— Говорите, — ответил Рудаков, сосредоточенно глядя в окно.
— Можно не здесь? Как вы относитесь к кружечке хорошего пива?
— Не сейчас. Я насквозь провонял тюрьмой. Сначала горячий душ.
— Зачем душ! — воскликнул Дискин, — Это я, старый дурак, должен был заранее подумать! Пойдемте в баню, а? Сандуны?
— Иосиф Давидович, я хочу домой.
— Тёма, послушайте старого опытного человека. Давайте сначала поговорим. Вы помните, когда я о чем-то вас просил?
— Нет.
— А сейчас прошу. Заметьте, второй раз. Это нужно и мне и вам.
— Ну, хорошо, — сказал Рудаков, — только никакой бани. И пива. Голова болит. Кофе с молоком. Почему-то три дня хочу кофе с молоком. У вас такое бывает?
Дискин затормозил так резко, что не пристегнутый Рудаков едва не вылетел из кресла, а ехавшая сзади машина возмущенно засигналила.
— А вот и кофейня, — жизнерадостно воскликнул Дискин, — на ловца, как говориться… Пошли!
В кафе Иосиф Давидович принялся очень внимательно изучать меню, но когда подошел официант, попросил стакан воды без газа.
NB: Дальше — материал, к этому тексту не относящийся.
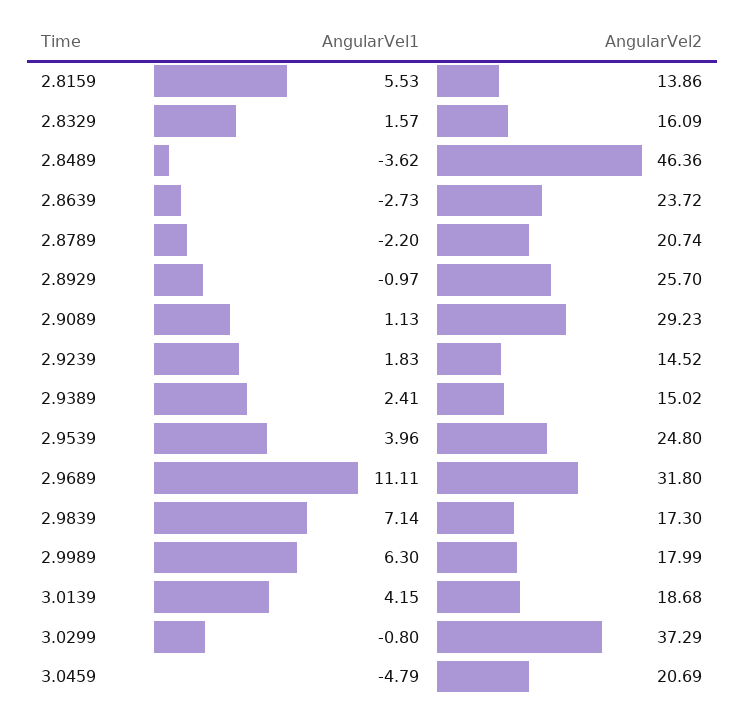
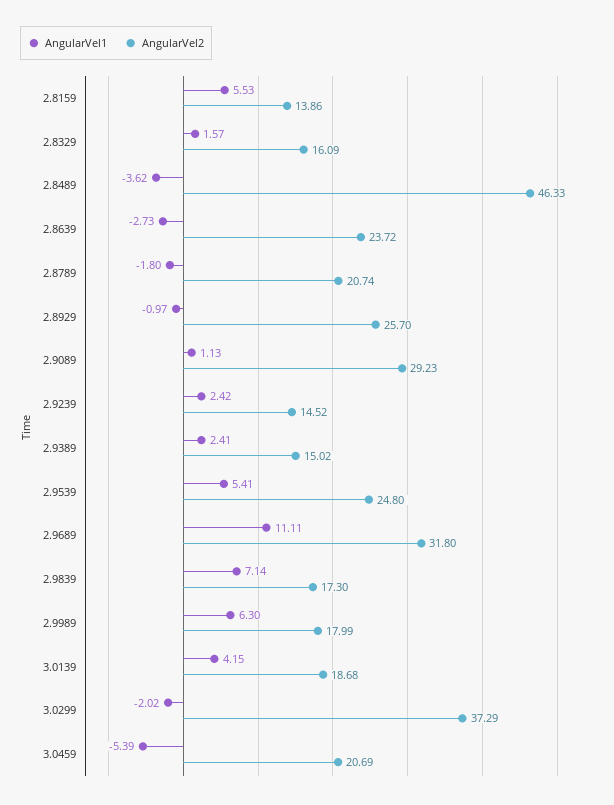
  {
    "AngularVel1": {
      "2.8159": 5.53,
      "2.8329": 1.57,
      "2.8489": -3.62,
      "2.8639": -2.73,
-     "2.8789": -2.2,
+     "2.8789": -1.8,
      "2.8929": -0.97,
      "2.9089": 1.13,
-     "2.9239": 1.83,
+     "2.9239": 2.42,
      "2.9389": 2.41,
-     "2.9539": 3.96,
+     "2.9539": 5.41,
      "2.9689": 11.11,
      "2.9839": 7.14,
      "2.9989": 6.3,
      "3.0139": 4.15,
-     "3.0299": -0.8,
+     "3.0299": -2.02,
-     "3.0459": -4.79
+     "3.0459": -5.39
    },
    "AngularVel2": {
      "2.8159": 13.86,
      "2.8329": 16.09,
-     "2.8489": 46.36,
+     "2.8489": 46.33,
      "2.8639": 23.72,
      "2.8789": 20.74,
      "2.8929": 25.7,
      "2.9089": 29.23,
      "2.9239": 14.52,
      "2.9389": 15.02,
      "2.9539": 24.8,
      "2.9689": 31.8,
      "2.9839": 17.3,
      "2.9989": 17.99,
      "3.0139": 18.68,
      "3.0299": 37.29,
      "3.0459": 20.69
    }
  }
Рудаков заказал кофе с молоком, но, сделал глоток, почувствовал сильнейшую тошноту и отодвинул чашку.
— Не понравилось? — участливо спросил Дискин.
— Не хочу.
— Но, может, еще захотите…
Издатель откашлялся, собрался с духом и сказал неожиданно высоким голосом:
— Артемий, знаете… я хотел попросить у вас прощения.
Рудаков ничего не ответил. Он смотрел в окно на проезжающие машины.
— Артемий, я все понимаю. Я очень виноват. Но послушайте меня…
— Собака, — вдруг сказал Рудаков.
— Что? — опешил Дискин.
— Смотрите, собака переходит улицу на зеленый свет. Интересно, это эволюция? Она умнеет?
Издатель тяжело вздохнул.
— Я понимаю вас. На вашем месте я даже не стал бы разговаривать. Но вы — человек великодушный. Поверьте, никто так меня не презирает, как я сам. Подумать только, одна ошибка… хотя нет, это не ошибка. Преступление. Один раз — и чувствуешь себя последним подонком.
— Почему? — удивился Рудаков.
— Тёма, прошу вас, не надо так. Знаете, я готовил заранее сильную речь. А я умею говорить, поверьте. Я хотел рассказать, как меня запугивали, угрожали семье, вывозили за город… А ведь ничего этого не было! Ни-че-го! Они просто попросили сделать одолжение! А я… Я испугался. Не чего-то конкретного, а так… предстоящей суеты. А на следующий день почувствовал такое… Это даже не стыд. Я умер, понимаете, умер как человек. А у меня дети, и я должен им смотреть в глаза!
— Правда, не понимаю, почему вас это так волнует. Вы хотите, чтобы я вас простил? Хорошо. У меня нет к вам никаких претензий. Вы довольны?